Тетка прогремела каблуками к моему столу и швырнула какую-то книгу в мягкой обложке:
— Мне что-нибудь из этой же серии.
— Из какой серии? — не поняла я.
— Что-нибудь вроде этого, — раздельно сказала она, тряхнув волосами-сосульками.
Я взглянула на книгу. «Химия и жизнь», — значилось на обложке.
— У нас не библиотека широкого профиля, — сказала я сухо, — здесь хранится нормативная документация…
— Но вы обязаны искать по моему запросу, — заявила Четвергова.
— Да, но узкоспециализированные источники.
Она еще немного потопталась перед столом, пытаясь просверлить меня взглядом.
— И к чему мы пришли? — сказала наконец таким тоном, как будто разговаривала с нахулиганившей школьницей.
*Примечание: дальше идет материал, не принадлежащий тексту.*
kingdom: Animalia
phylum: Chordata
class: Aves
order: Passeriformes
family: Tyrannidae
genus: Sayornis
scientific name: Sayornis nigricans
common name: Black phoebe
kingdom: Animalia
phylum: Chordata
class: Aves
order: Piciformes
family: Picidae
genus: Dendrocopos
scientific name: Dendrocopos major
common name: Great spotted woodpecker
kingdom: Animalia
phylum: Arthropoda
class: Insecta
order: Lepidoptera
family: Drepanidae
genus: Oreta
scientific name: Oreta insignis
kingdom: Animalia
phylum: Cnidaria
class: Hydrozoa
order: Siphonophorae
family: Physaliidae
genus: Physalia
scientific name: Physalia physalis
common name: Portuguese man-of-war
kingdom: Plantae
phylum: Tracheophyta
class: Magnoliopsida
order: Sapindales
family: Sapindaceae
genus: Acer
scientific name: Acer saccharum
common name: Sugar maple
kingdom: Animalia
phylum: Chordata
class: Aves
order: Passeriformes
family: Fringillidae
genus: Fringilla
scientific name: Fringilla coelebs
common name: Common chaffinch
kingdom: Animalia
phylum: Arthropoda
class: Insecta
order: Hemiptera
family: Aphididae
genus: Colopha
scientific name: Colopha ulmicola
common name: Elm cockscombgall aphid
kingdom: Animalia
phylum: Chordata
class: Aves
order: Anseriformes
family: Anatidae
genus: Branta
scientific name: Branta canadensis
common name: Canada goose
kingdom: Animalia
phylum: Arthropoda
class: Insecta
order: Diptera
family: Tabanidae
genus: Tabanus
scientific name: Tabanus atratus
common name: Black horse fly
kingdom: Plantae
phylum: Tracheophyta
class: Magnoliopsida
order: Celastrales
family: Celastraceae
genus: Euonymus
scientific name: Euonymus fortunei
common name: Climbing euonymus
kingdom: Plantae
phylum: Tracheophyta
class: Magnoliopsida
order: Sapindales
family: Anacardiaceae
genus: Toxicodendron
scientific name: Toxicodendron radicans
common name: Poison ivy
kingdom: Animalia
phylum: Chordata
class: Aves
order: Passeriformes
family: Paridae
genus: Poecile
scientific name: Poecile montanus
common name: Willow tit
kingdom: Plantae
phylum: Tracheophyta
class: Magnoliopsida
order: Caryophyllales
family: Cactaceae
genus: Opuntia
Впрочем, такой тон у нее был всегда. Ничего нового.
— Здесь нет ничего про химию и жизнь, — спокойно сказала я. — Поищите в массовых библиотеках.
— Ах, вы меня посылаете в массовые библиотеки? — едва не задохнулась она от возмущения, а глаза опять загорелись безумием. — Да вы знаете, сколько у меня работы? Я бы еще по массовым библиотекам бегала! Придумала тоже!
— Так если у вас много работы, идите и выполняйте, — со вздохом сказала я, — не теряйте время.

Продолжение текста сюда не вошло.